日本人の平均寿命は、2012年の調査で、女性が86.41歳、男性が79.94歳です。同い年で結婚をすると、女性の方が平均で7年近く長生きすることになります。今は二人暮らしをしている女性も、いずれ「おひとりさま」になる可能性が高いのです。
そこで、今回は、夫に先立たれた「おひとりさま」に知っておいて欲しい法知識を3つご紹介します(※親や祖父母は既に亡くなっていることを前提とします)。
■1:子供がいないと、兄弟や甥っ子、姪っ子が相続人となる
夫に先立たれ、子供や孫もいない場合、その方が亡くなると兄弟や甥っ子姪っ子が相続人になります。
仲の良かった妹も一度も会ったことのない甥っ子も、民法で決まった相続分に従って相続することになってしまいます。
どうせなら、自分の財産は仲の良かった兄弟に多く相続させたいと思うのが人情だと思いますが、そのためには遺言を書いておく必要があります。
■2:いとこは相続人にならない
相続人になるのは、兄弟や甥っ子、姪っ子までです。それらの方がいないと、相続人不存在となり、遺産は国庫に帰属してしまいます。

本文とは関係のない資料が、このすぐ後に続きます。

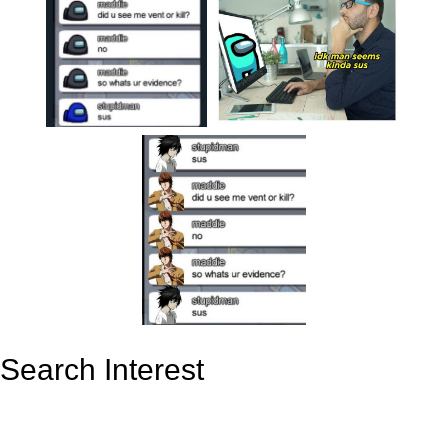
Search Interest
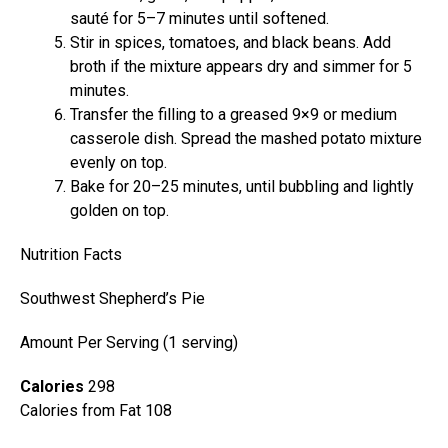
sauté for 5–7 minutes until softened.
Stir in spices, tomatoes, and black beans. Add
broth if the mixture appears dry and simmer for 5
minutes.
Transfer the filling to a greased 9×9 or medium
casserole dish. Spread the mashed potato mixture
evenly on top.
Bake for 20–25 minutes, until bubbling and lightly
golden on top.
Nutrition Facts
Southwest Shepherd’s Pie
Amount Per Serving (1 serving)
Calories
298
Calories from Fat 108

いとこなどの仲の良い親戚がいたとしても、いとこに相続権はないのです。2012年度には375億円もの遺産が相続人不存在ということで国庫に帰属しています。
私も、1億円以上の遺産があるのに相続人が誰もおらず国庫に帰属してしまうという案件を何件も目にしています。もし、相続人がいない場合、やはり遺言を書いておいた方が良いでしょう。
■3:後見人を決めておける
「おひとりさま」で不安なのは、認知症などで判断能力が不十分になった場合の対応だと思います。
判断能力が不十分になった場合、本人に代わって後見人が財産管理や契約締結をすることになります。
そして、誰に後見人になってもらうかは、任意後見契約という制度を使えば、万が一の時に備えて、あらかじめ自分が信頼している人を後見人に指定しておくこともできるのです。
以上、3つの法知識についてお伝えしました。
老後のことや相続に不安があるとせっかくの余生も楽しく過ごせません。老後の不安を取り除き自分らしく生きるという「終活」には、法律知識もとても重要なのです。